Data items
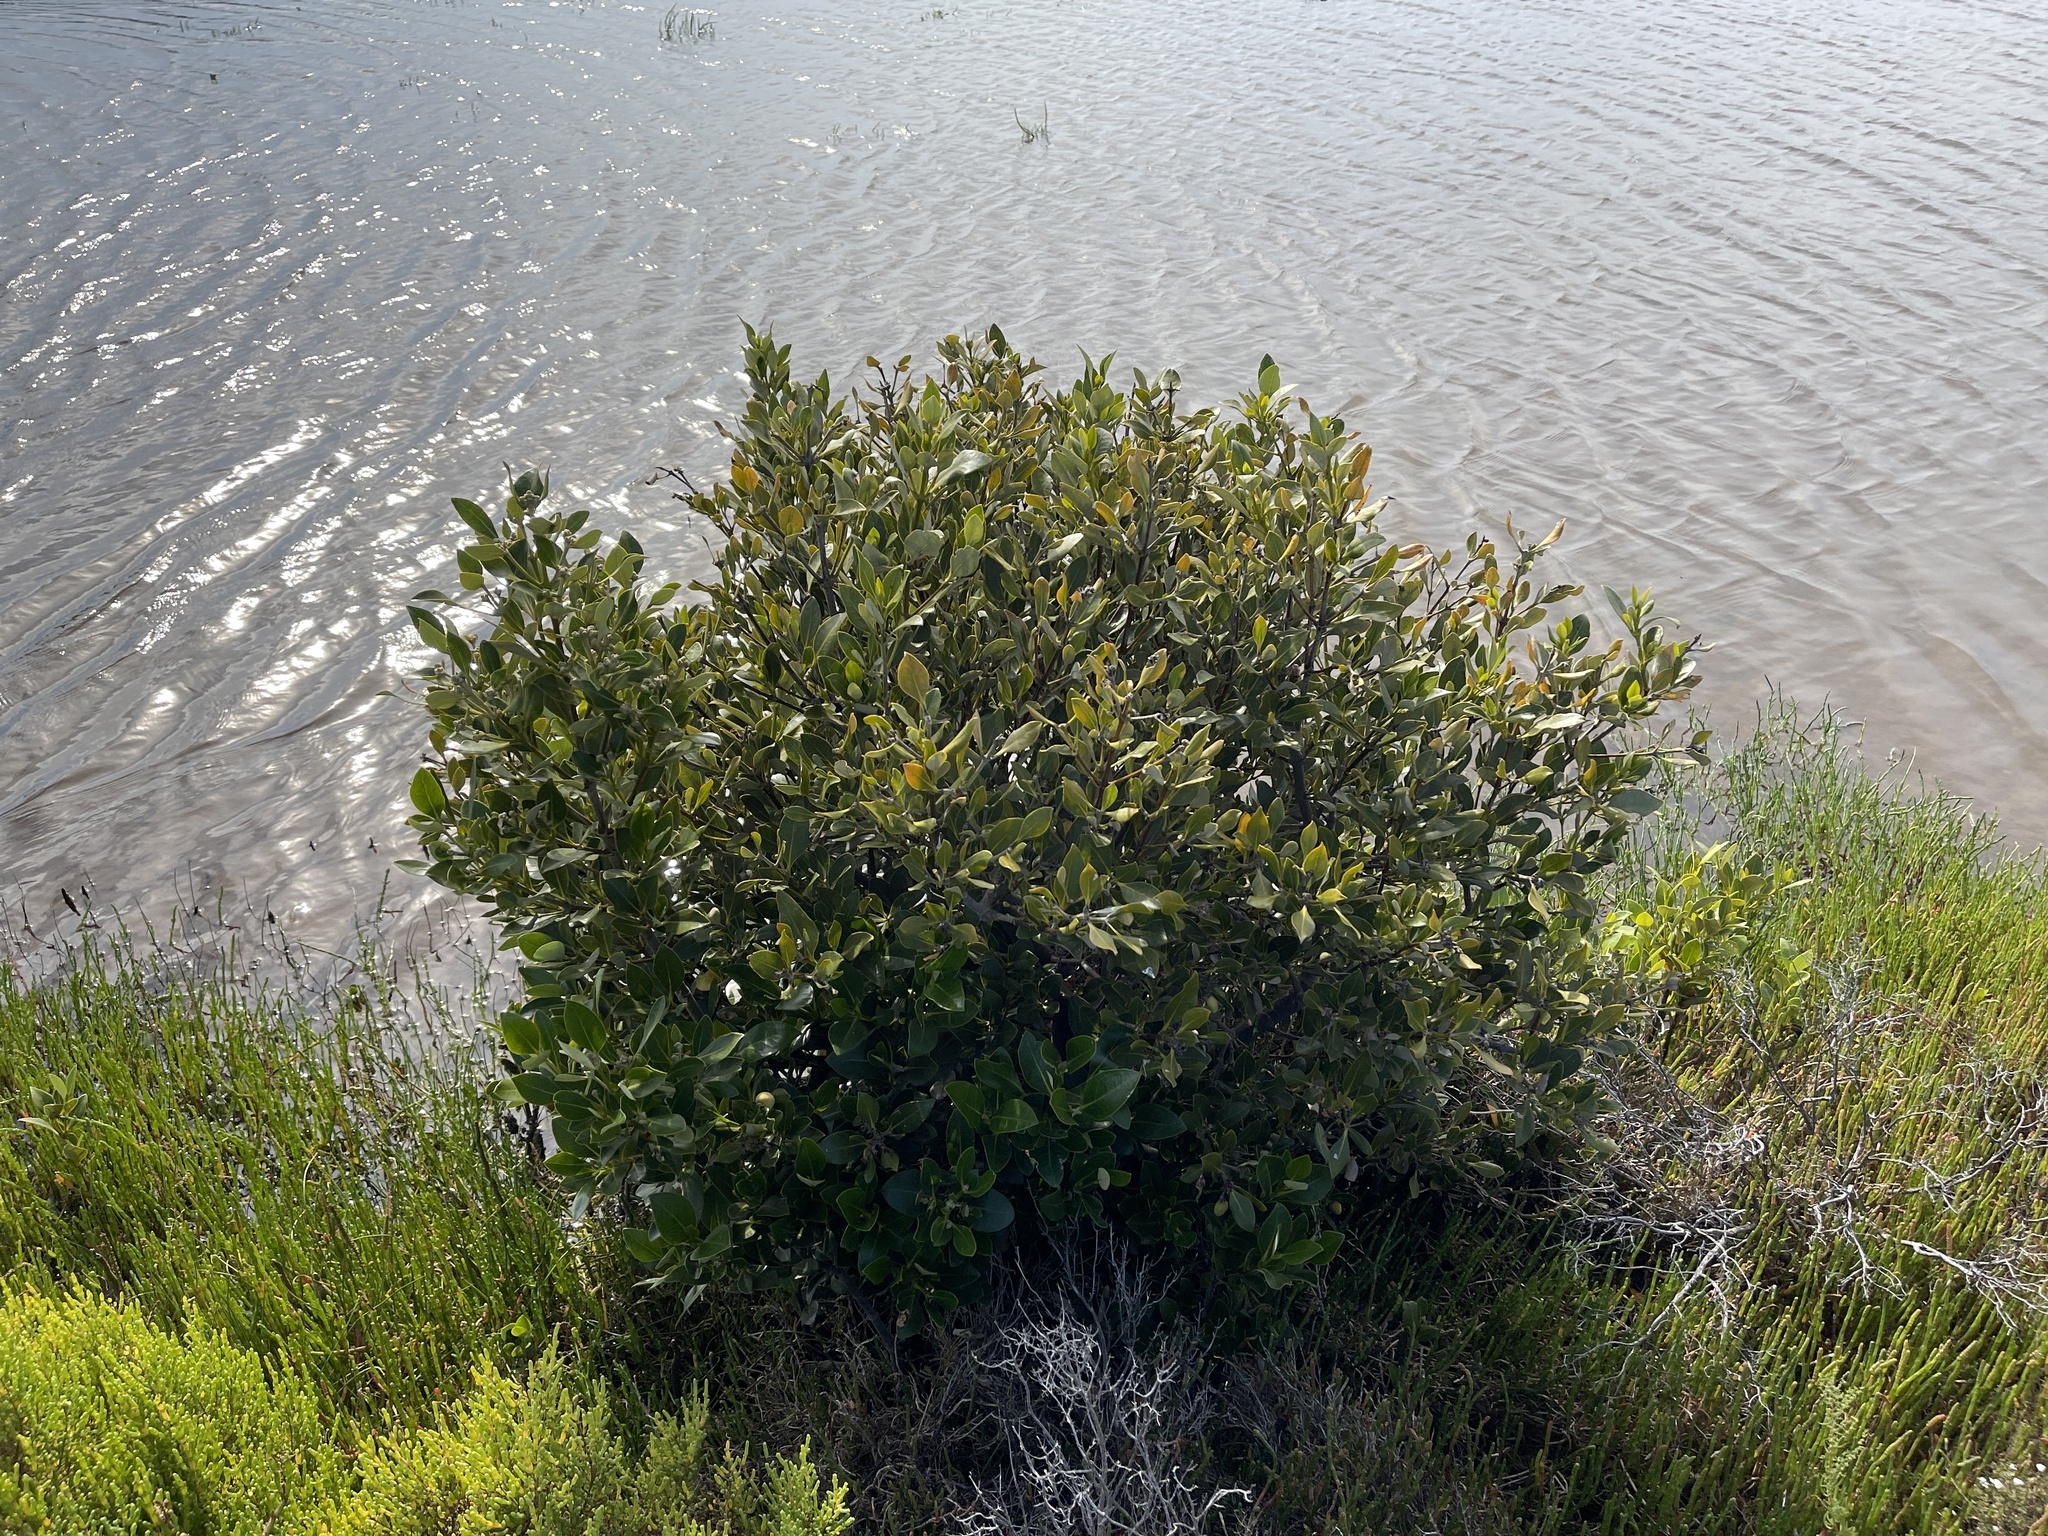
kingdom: Plantae
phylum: Tracheophyta
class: Magnoliopsida
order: Lamiales
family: Acanthaceae
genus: Avicennia
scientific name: Avicennia marina
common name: Gray mangrove
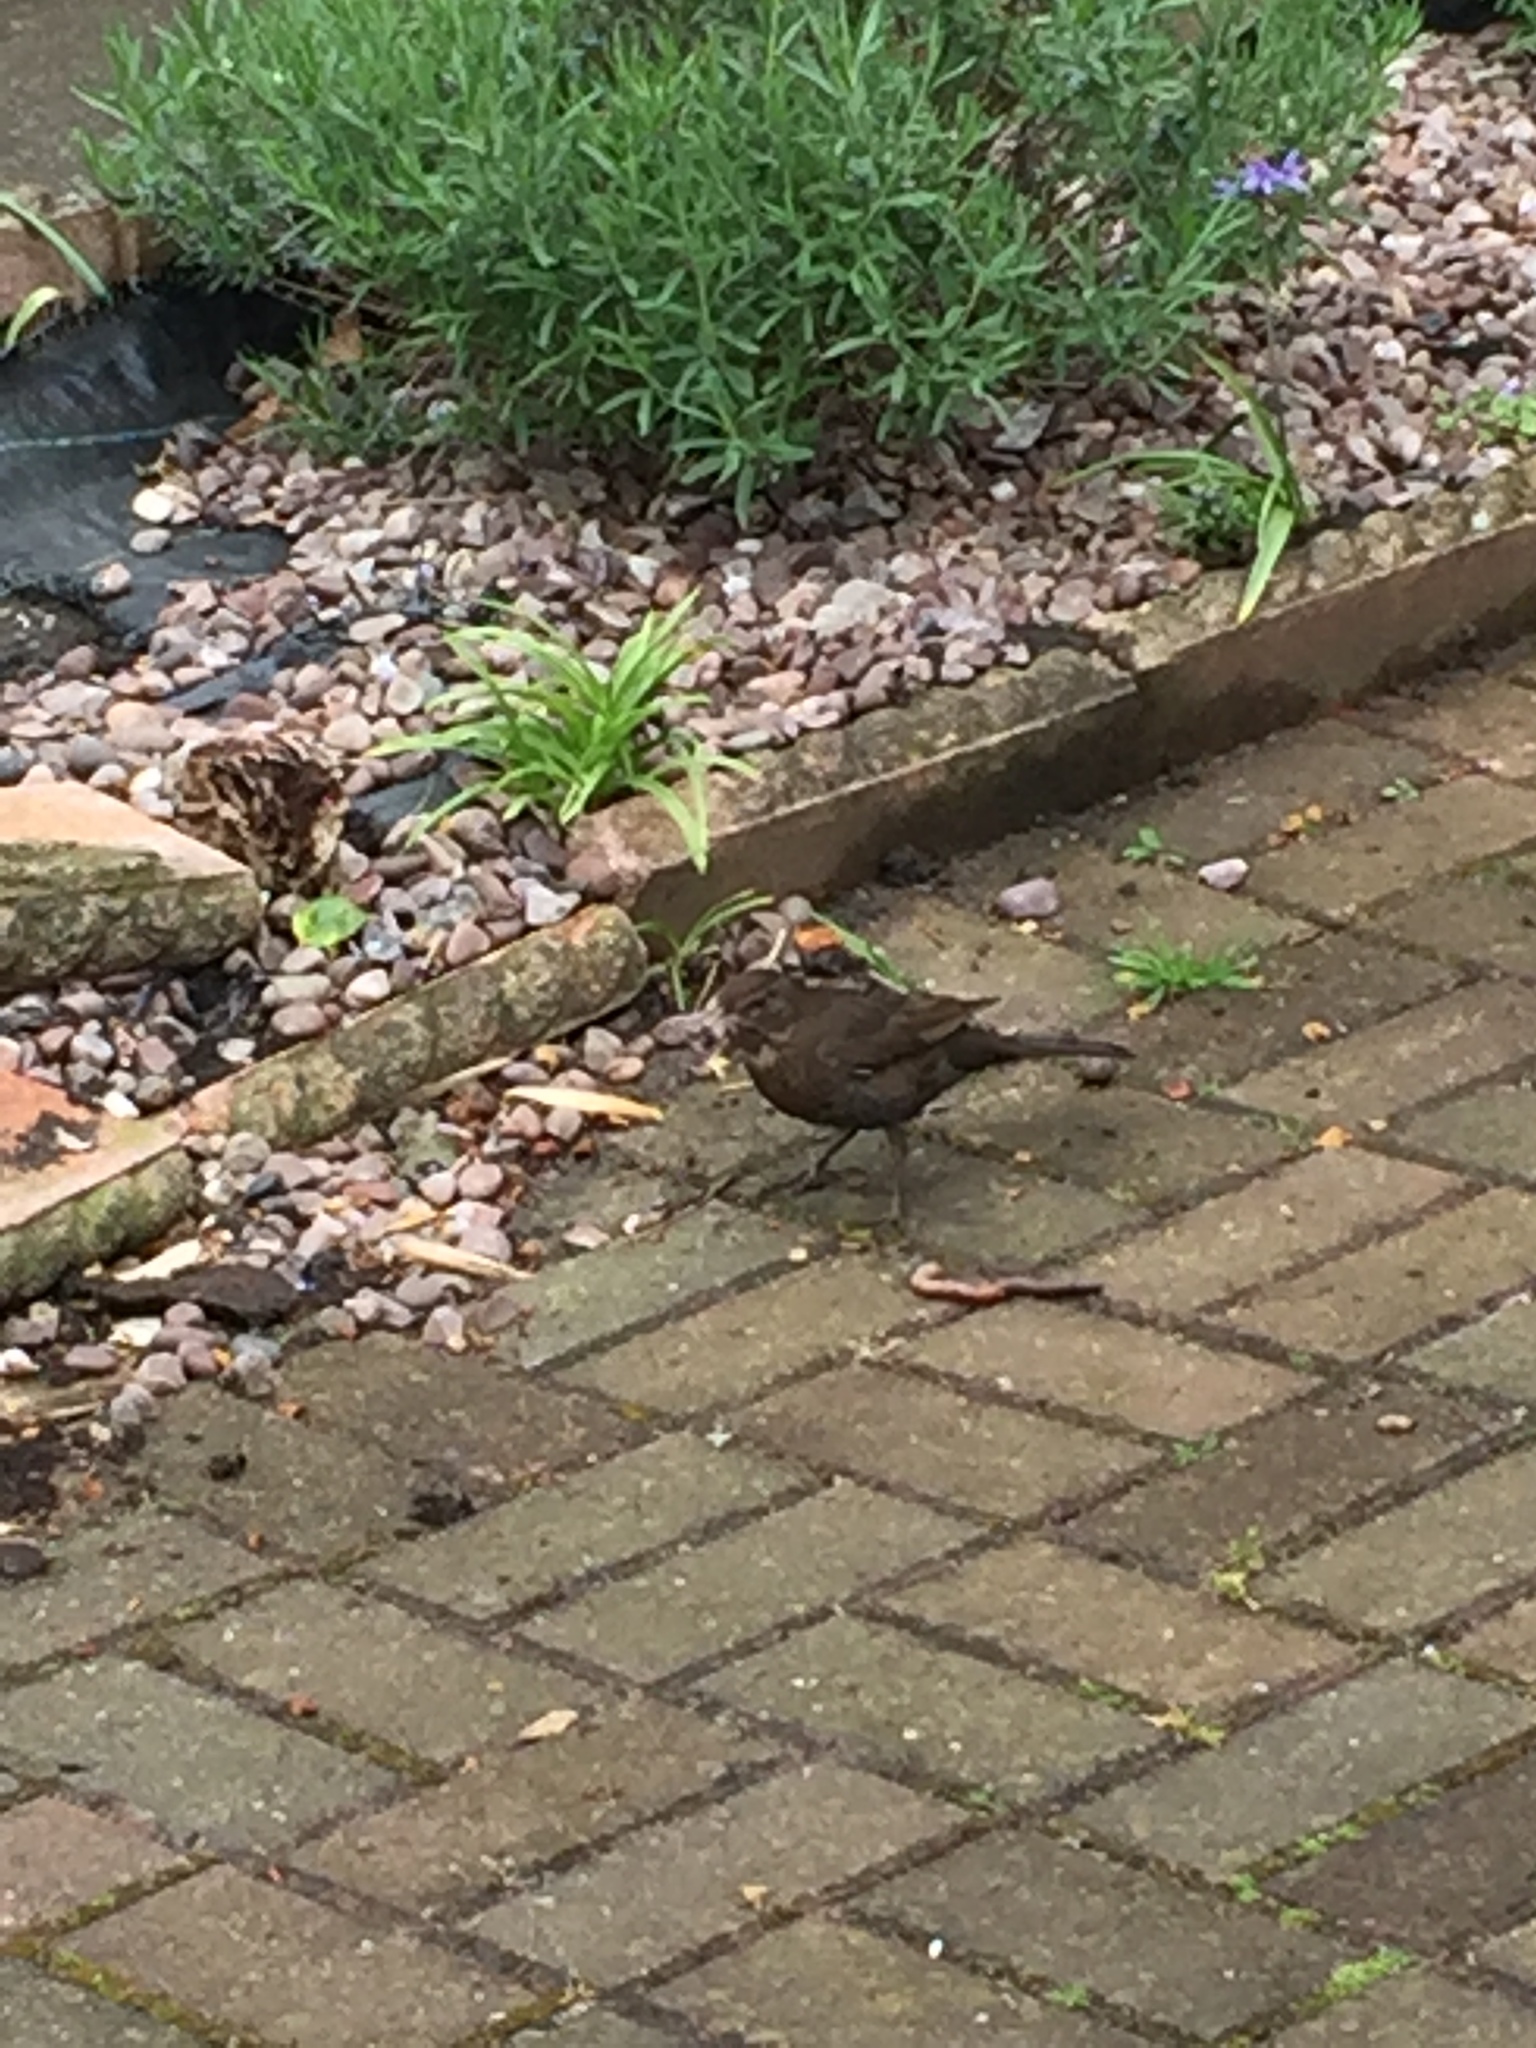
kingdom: Animalia
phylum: Chordata
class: Aves
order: Passeriformes
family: Turdidae
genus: Turdus
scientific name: Turdus merula
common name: Common blackbird
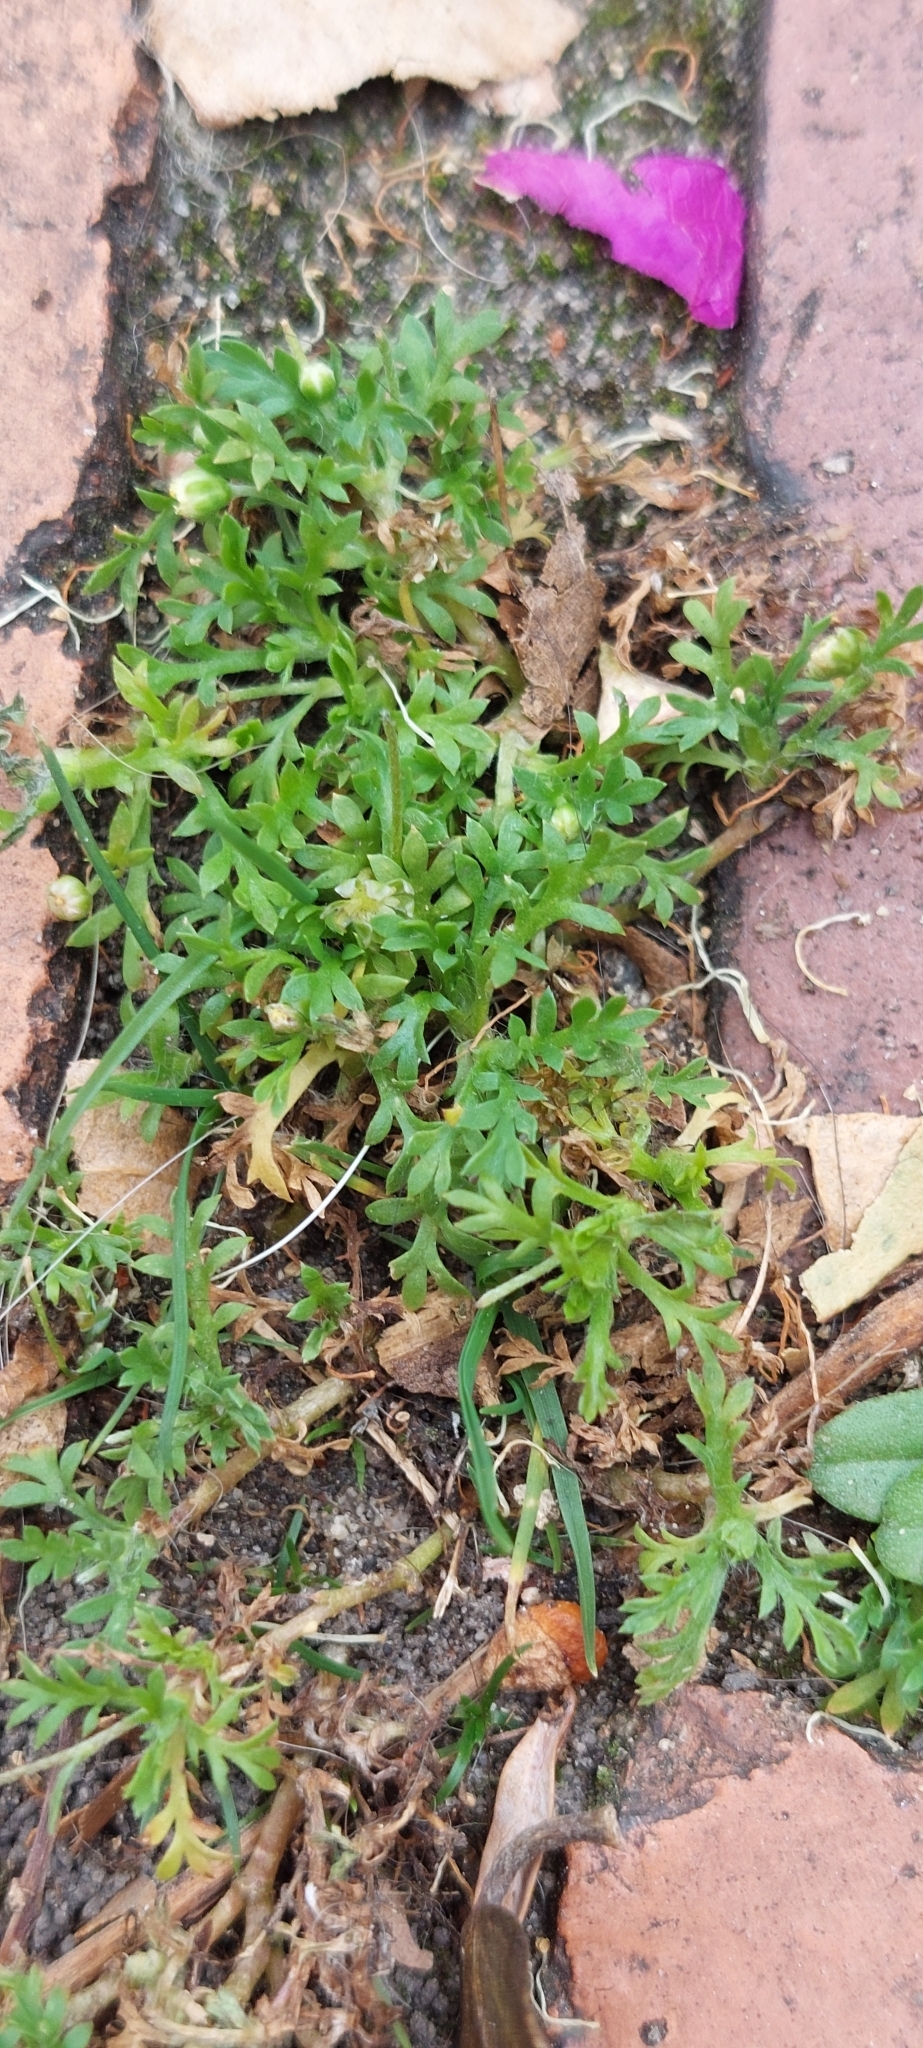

> _The request_:
Extract every line of text from the records above, reproducing each one word for word and leaving out the pictures.

> _Answer to this task_:
kingdom: Plantae
phylum: Tracheophyta
class: Magnoliopsida
order: Lamiales
family: Acanthaceae
genus: Avicennia
scientific name: Avicennia marina
common name: Gray mangrove
kingdom: Animalia
phylum: Chordata
class: Aves
order: Passeriformes
family: Turdidae
genus: Turdus
scientific name: Turdus merula
common name: Common blackbird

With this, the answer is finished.